I am calculating Difficulty with Rank-biserial correlation coefficients in a spreadsheet using the following formula:

rb = (2/n)*(Y1 - Y0)

where Yo and Y1 are the means on Y of those scoring 0 and 1 on the dichotomy, respectively.

This was sourced from Glass (1966) - Note on Rank Biserial Correlation

For one calculation I have arrived at an rb value of -1.5! This is obviously difficult to interpret. I'm hoping that somebody may be able to point out where I have gone wrong. Here is the data set:

Dichotomous variable: 1,1,1,0,1
Ordinal variable: 3,3,3,2,4 (Scale ranged from 0 to 4)
(0 and 2 are paired)

Can you see an obvious problem with what I am doing here?

Many thanks!
B
I think you mean: rb=(2/5)*(3.25 - 2) = 0.5
 

BOAZ

New Member
#3
Hi Dragan, thanks again for your help. I actually posted the wrong data set! The correct data set is:

Dichotomous variable: 1,1,1,0,1
Ordinal variable: 2,1,1,5,1 (Scale ranged from 0 to 5)

Would you mind checking this. But yes, you are right, The formula I posted yields the same answer that you gave previously, 0.5.
 
Last edited:

Dragan

Super Moderator
#4
Hi Dragan, thanks again for your help. I actually posted the wrong data set! The correct data set is:

Dichotomous variable: 1,1,1,0,1
Ordinal variable: 2,1,1,5,1 (Scale ranged from 0 to 5)

Would you mind checking this. But yes, you are right, The formula I posted yields the same answer that you gave previously, 0.5.

Okay, I see your problem. The formula you are using assumes that there are no tied scores on the Ordinal variable.
 

BOAZ

New Member
#5
Great, thanks. I overlooked that assumption. Well, fo rthe data set above I've got quite a few ties and my sample size is extremely small. Are you aware of a correction that can be used? I've read Wilson (1976) - 'Critical Values of the Rank-Biserial Correlation Coefficient' but the correction offered only applies to 'bracket ties'. Most of the data sets (N=5 for each) I've been running the rb correlation on have had tied ranks, and none have bracket ties.
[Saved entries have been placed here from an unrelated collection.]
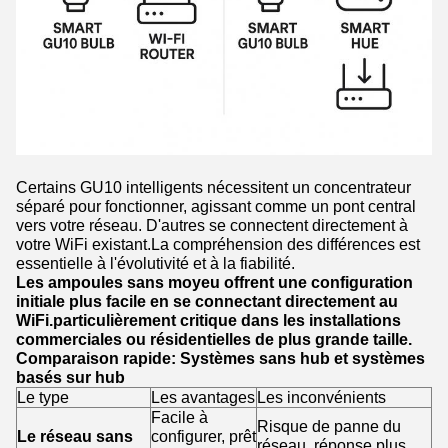
Certains GU10 intelligents nécessitent un concentrateur
séparé pour fonctionner, agissant comme un pont central
vers votre réseau. D'autres se connectent directement à
votre WiFi existant.La compréhension des différences est
essentielle à l'évolutivité et à la fiabilité.
Les ampoules sans moyeu offrent une configuration
initiale plus facile en se connectant directement au
WiFi.particulièrement critique dans les installations
commerciales ou résidentielles de plus grande taille.
Comparaison rapide: Systèmes sans hub et systèmes
basés sur hub
Le type
Les avantages
Les inconvénients
Facile à
Risque de panne du
Le réseau sans
configurer, prêt
réseau, réponse plus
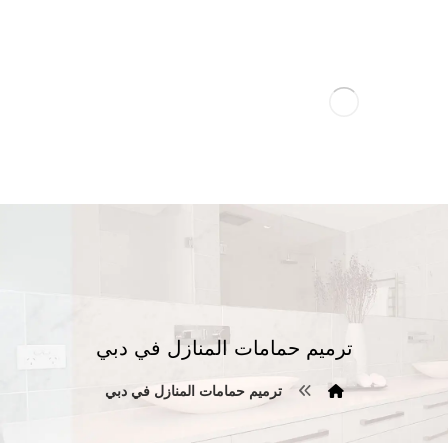
ترميم حمامات المنازل في دبي
ترميم حمامات المنازل في دبي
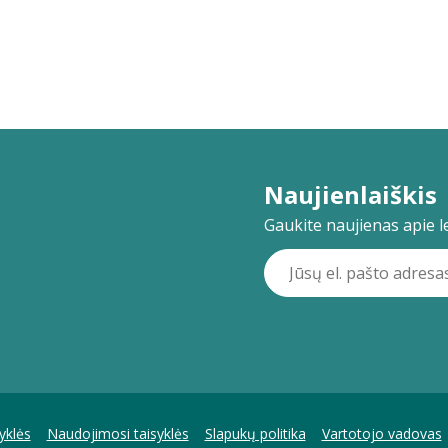
Naujienlaiškis
Gaukite naujienas apie lei
yklės
Naudojimosi taisyklės
Slapukų politika
Vartotojo vadovas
Do you think this analysis is a lost cause, or can you see a workaround?
 

BOAZ

New Member
#7
I had considered this but most advice I had read suggested that Somer's d was appropriate for two ordinal variables only. After reading your advice I searched a bit harder and found that Somer's d is indicated if you have one dependent ordinal variable and one two-point nominal variable, which is what I have in this instance. The next step is to find an appropriate test for the reverse - ordinal variable vs. two point nominal dependent variable. Again, I'm open to suggestions. Thanks again.